Это было недопустимо. Совершенно недопустимо. Он — клерк магистрата, а она — обвиняемая. Такая фамильярность непозволительна.
— Да, — сказал он голосом сдавленным и почти надтреснутым.
— Спокойной ночи, Мэтью.
— Спокойной ночи, — ответил он и чуть не сказал «Рэйчел», но успел захлопнуть рот раньше, чем вылетело это имя. Но самым внутренним голосом он его произнес.
Мэтью, прислушиваясь, ждал. Чего ждал — он не знал и сам. Может быть, жужжания сверкающей мухи, посланной ведьмой. Может быть, холодного смеха демона, который пришел к ней в гости с неприличной целью, может быть, хлопанья вороновых крыл в темноте.

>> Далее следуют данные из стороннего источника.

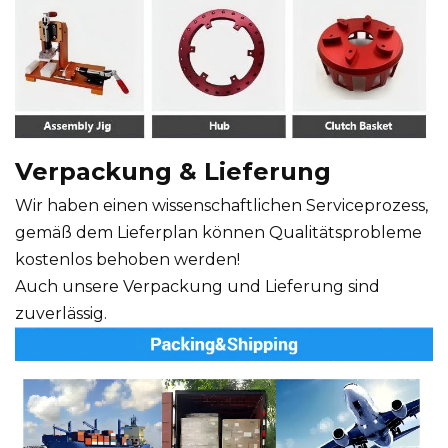
Verpackung & Lieferung
Wir haben einen wissenschaftlichen Serviceprozess,
gemäß dem Lieferplan können Qualitätsprobleme
kostenlos behoben werden!
Auch unsere Verpackung und Lieferung sind
zuverlässig.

Но ничего такого он не услышал. Раздавались только тихие шорохи уцелевших крыс, а потом, через некоторое время, к ним присоединилось дыхание спящей Рэйчел Ховарт.
«Что ей нужно — так это боец за правду», — вспомнил он.
А кто в этом городе может выступить борцом, как не он сам? Но улики… видимые улики… такие тяжкие…
Тяжкие или нет, но вопросов очень и очень много. Столько этих «почему», что он едва мог перечислить в уме их все.